The Cal men's basketball team has traded in the cell-phone culture and glitz and glamour of last week's Southern California for a trip to a true blue-collar town.

This is a place that rewards hard work and working men, not the superstars and egos that pop up in places like Hollywood, Santa Monica or Malibu.

How fitting then that this year's team is not a bunch of prima donnas or banner players just waiting for a chance to bolt to the NBA.

This year's squad prides itself on the sweat and toil of its defense, its ability to back each other up when things get down to the wire, its balance and its effort. These things have brought the Bears back to the Big Dance for the second year in a row.

And these are the qualities that will dictate whether or not Cal (22-8) can top an equally dedicated and hard-nosed Penn team (25-6) today at noon in the first round of the South region bracket play.

"We play as a unit," senior Dennis Gates said. "We trust each other enough and have confidence in the person to the right or left of us to take a game-winning shot."

That confidence stems from the fact there isn't one guy that consistently makes things happen for Cal. Duties are spread out evenly and results vary on any given night.

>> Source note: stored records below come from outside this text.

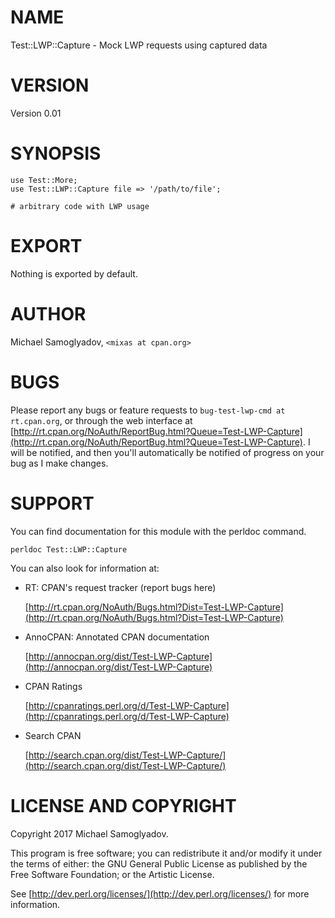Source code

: # NAME

Test::LWP::Capture - Mock LWP requests using captured data

# VERSION

Version 0.01

# SYNOPSIS

    use Test::More;
    use Test::LWP::Capture file => '/path/to/file';

    # arbitrary code with LWP usage

# EXPORT

Nothing is exported by default.

# AUTHOR

Michael Samoglyadov, `<mixas at cpan.org>`

# BUGS

Please report any bugs or feature requests to `bug-test-lwp-cmd at rt.cpan.org`,
or through the web interface at
[http://rt.cpan.org/NoAuth/ReportBug.html?Queue=Test-LWP-Capture](http://rt.cpan.org/NoAuth/ReportBug.html?Queue=Test-LWP-Capture). I will be
notified, and then you'll automatically be notified of progress on your bug as
I make changes.

# SUPPORT

You can find documentation for this module with the perldoc command.

    perldoc Test::LWP::Capture

You can also look for information at:

- RT: CPAN's request tracker (report bugs here)

    [http://rt.cpan.org/NoAuth/Bugs.html?Dist=Test-LWP-Capture](http://rt.cpan.org/NoAuth/Bugs.html?Dist=Test-LWP-Capture)

- AnnoCPAN: Annotated CPAN documentation

    [http://annocpan.org/dist/Test-LWP-Capture](http://annocpan.org/dist/Test-LWP-Capture)

- CPAN Ratings

    [http://cpanratings.perl.org/d/Test-LWP-Capture](http://cpanratings.perl.org/d/Test-LWP-Capture)

- Search CPAN

    [http://search.cpan.org/dist/Test-LWP-Capture/](http://search.cpan.org/dist/Test-LWP-Capture/)

# LICENSE AND COPYRIGHT

Copyright 2017 Michael Samoglyadov.

This program is free software; you can redistribute it and/or modify it
under the terms of either: the GNU General Public License as published
by the Free Software Foundation; or the Artistic License.

See [http://dev.perl.org/licenses/](http://dev.perl.org/licenses/) for more information.
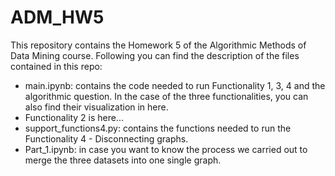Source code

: # ADM_HW5
This repository contains the Homework 5 of the Algorithmic Methods of Data Mining course. Following you can find the description of the files contained in this repo:

* main.ipynb: contains the code needed to run Functionality 1, 3, 4 and the algorithmic question. In the case of the three functionalities, you can also find their visualization in here. 
* Functionality 2 is here...
* support_functions4.py: contains the functions needed to run the Functionality 4 - Disconnecting graphs. 
* Part_1.ipynb: in case you want to know the process we carried out to merge the three datasets into one single graph.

In the Bears' double-overtime win over Oregon, it was Amit Tamir who made things happen with his 39-point display.

Against USC, when a play designed for Joe Shipp didn't go according to plan, Shantay Legans calmly drained the game-winner.

As the season progressed, Brian Wethers and Shipp stepped in to sink UCLA in the quarterfinals of the Pac-10 tournament, but not without former walk-on Ryan Forehan-Kelly tying his career-high with 20 points.

Cal's balanced play is already giving Penn coach Fran Dunphy the fits.

"I wish they only had two players we had to worry about," he said. "Their depth worries me. They've got nine guys who play more than 16 minutes a game. We don't have that."

Since the Bears lack the luxury of relying on a player who consistently creates his own shot, they have looked to transition offense and their defense to provide scoring opportunities.

Legans' ability to run the floor helps dictate the Bears' fast-paced play, something the Quakers will look to put an end to.

"They can really get up and get down the floor," Penn guard Andrew Toole said. "We just want to come out early so we can control the tempo and make them play our game."

The type of game that the Quakers will likely bring to the floor starts down low with their two junior forwards, Ugonna Onyekwe and Koko Archibong.

Onyekwe, this year's Ivy League Player of the Year, leads his team with 17. 5 points per game and six rebounds per game.

Right behind him is Archibong, who is second on the team with 14.1 ppg and 5.6 rpg. The big men's ability to crash the boards will certainly be a concern for Cal-in seven of the Bears' eight losses this season they have lost the rebounding war.

Players such as Jamal Sampson will have to step up if Cal hopes to find success on the glass. The freshman leads the Bears with 6.5 rpg and his teammates' postseason experience should help him, along with fellow Tournament rookie Tamir, prepare for today's pressure.

Last year Cal seemed tentative and awestruck in its first-round loss to Fresno State, and nerves certainly contributed to the Bears' 18 turnovers.

This year's group looked confident in yesterday's public practice, and under the watch of seniors Dennis Gates, Solomon Hughes and Forehan-Kelly appeared focused on their upcoming task.

"Our players have definitely gotten mature," Cal coach Ben Braun said. "Last year's nerves were typical of a young and inexperienced team. This year we've been a lot more consistent."

The area where the Bears have been most consistent is on defense. Cal led the Pac-10 in scoring defense, allowing only 66.4 ppg, and will have to rely on its defensive prowess to clamp down on the Quakers' three-point shooters.

Penn has had relative success from behind the arc this season and enters the Tournament shooting about 40 percent from long range. In the Quakers' last meeting with the Bears-a 74-71 Penn victory in the 1999 Golden Bear Classic-the Quakers drained 10 treys.

And although the majority of both team's players remember each other from their previous meeting, Braun noted that knowing your opponent doesn't mean anything when it comes right down to pulling out a win.

"Being familiar with a team doesn't make playing them easier," he said. "I mean, we thought we were familiar with Arizona, and look at what happened."